More on knowns, unknowns and risk

The recent passing of Donald Rumsfeld caused me to reflect again on his (in)famous "known knowns, known unknowns and unknown unknowns" speech (see here), but the truth is that we always have such instances possible in the markets, at any time.

A lot of people think they know what can or will happen. In reality, there is ALWAYS risk in the markets - there are unknowns ready to happen. And, whether they are known or unknown, the effects on the markets you are trading are impossible to quantify beforehand. Therefore, when interacting with the markets you are exposed to more than anything and everything you will know.

These unknowns are not controllable. Therefore you need to protect yourself when an unknown (whether it is known or unknown) strikes. 

In my own case, I focus on what I can control - my buying and selling actions, and most importantly my position sizing and level of risk. This is key in attempting to minimise the potential downside when combatting the unknowns.

When the unknown unknowns become known knowns these drive price shocks or gaps up and down. For many, a dramatic case in point was the Swiss Franc price movement in January 2015.

9/11 was also an unknown unknown, resulting in the US stock markets being closed for a number of days.

Here in the UK, the 2016 Brexit referendum was an example of a 'known unknown' - we knew it was happening, but the result was too close to call, and no-one knew the potential ramifications and impact on the markets.

Here is what I wrote the day before the vote, and here is the story of how another trader dealt with this event.

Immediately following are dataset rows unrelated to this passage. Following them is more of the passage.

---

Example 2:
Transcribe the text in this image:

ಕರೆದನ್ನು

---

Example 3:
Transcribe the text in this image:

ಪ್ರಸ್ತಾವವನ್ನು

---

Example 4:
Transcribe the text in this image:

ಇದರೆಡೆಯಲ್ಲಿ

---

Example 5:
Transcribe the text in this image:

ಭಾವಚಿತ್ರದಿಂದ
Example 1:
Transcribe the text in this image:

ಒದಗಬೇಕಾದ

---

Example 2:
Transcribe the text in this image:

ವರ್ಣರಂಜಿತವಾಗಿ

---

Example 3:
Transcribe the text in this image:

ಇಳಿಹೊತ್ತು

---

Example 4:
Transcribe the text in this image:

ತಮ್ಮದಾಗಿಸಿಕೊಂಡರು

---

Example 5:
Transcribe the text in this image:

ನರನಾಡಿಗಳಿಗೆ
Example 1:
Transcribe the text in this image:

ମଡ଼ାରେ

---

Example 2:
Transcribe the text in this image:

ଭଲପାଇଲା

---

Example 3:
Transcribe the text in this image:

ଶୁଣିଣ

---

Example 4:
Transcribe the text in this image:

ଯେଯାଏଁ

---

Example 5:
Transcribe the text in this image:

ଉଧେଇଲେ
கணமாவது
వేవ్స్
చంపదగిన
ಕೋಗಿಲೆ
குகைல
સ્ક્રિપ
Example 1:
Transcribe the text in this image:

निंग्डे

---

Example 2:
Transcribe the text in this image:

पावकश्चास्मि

For me when trading stocks with my chosen timeframe and parameters, a scheduled earnings release is a known unknown, and as a result I avoid initiating a position in a stock when an earnings release is imminent.

At that point in time, I am reminded of what Paul Tudor Jones said:

"I don’t risk significant amounts of money in front of key reports, since that is gambling, not trading."

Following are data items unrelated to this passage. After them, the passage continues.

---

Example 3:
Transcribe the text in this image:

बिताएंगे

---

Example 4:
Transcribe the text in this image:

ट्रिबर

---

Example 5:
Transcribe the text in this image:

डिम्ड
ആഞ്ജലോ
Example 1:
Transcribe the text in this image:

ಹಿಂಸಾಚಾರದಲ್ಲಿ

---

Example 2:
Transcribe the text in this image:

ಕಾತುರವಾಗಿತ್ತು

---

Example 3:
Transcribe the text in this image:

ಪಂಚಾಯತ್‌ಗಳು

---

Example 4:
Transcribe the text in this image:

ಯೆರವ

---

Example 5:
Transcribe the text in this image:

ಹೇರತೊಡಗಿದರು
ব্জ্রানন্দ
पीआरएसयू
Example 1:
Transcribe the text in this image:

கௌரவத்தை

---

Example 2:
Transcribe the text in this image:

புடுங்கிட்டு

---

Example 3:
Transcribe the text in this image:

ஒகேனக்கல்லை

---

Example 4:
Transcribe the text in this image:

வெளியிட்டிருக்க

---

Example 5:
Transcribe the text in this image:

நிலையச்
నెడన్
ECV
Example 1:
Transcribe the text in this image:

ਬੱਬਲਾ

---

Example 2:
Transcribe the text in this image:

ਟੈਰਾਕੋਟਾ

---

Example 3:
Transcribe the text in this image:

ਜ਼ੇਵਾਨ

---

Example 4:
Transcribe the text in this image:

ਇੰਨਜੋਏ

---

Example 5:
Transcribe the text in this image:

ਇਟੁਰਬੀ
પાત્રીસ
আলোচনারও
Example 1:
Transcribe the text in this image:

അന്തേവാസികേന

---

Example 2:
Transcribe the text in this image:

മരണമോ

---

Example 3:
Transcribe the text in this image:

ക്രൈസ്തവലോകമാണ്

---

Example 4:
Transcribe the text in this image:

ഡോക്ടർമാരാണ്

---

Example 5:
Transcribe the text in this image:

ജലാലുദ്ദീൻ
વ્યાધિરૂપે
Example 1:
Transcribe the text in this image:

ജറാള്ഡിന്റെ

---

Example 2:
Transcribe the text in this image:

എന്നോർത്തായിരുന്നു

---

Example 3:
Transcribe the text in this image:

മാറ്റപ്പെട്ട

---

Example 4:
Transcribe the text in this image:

While you can read about Richard Dennis stating the need to think in term of extremes, and to expect the unexpected, actually seeing something like the Swiss Franc event happen made me respect the unknowns even more. You are always learning and evolving in this game.

Remember, trend following is designed to capture absolute returns by cutting losses and letting profits run as far as possible. 

That never changes, but a trader's approach to risk can change as a direct result of experiencing or witnessing something like the Swiss Franc event.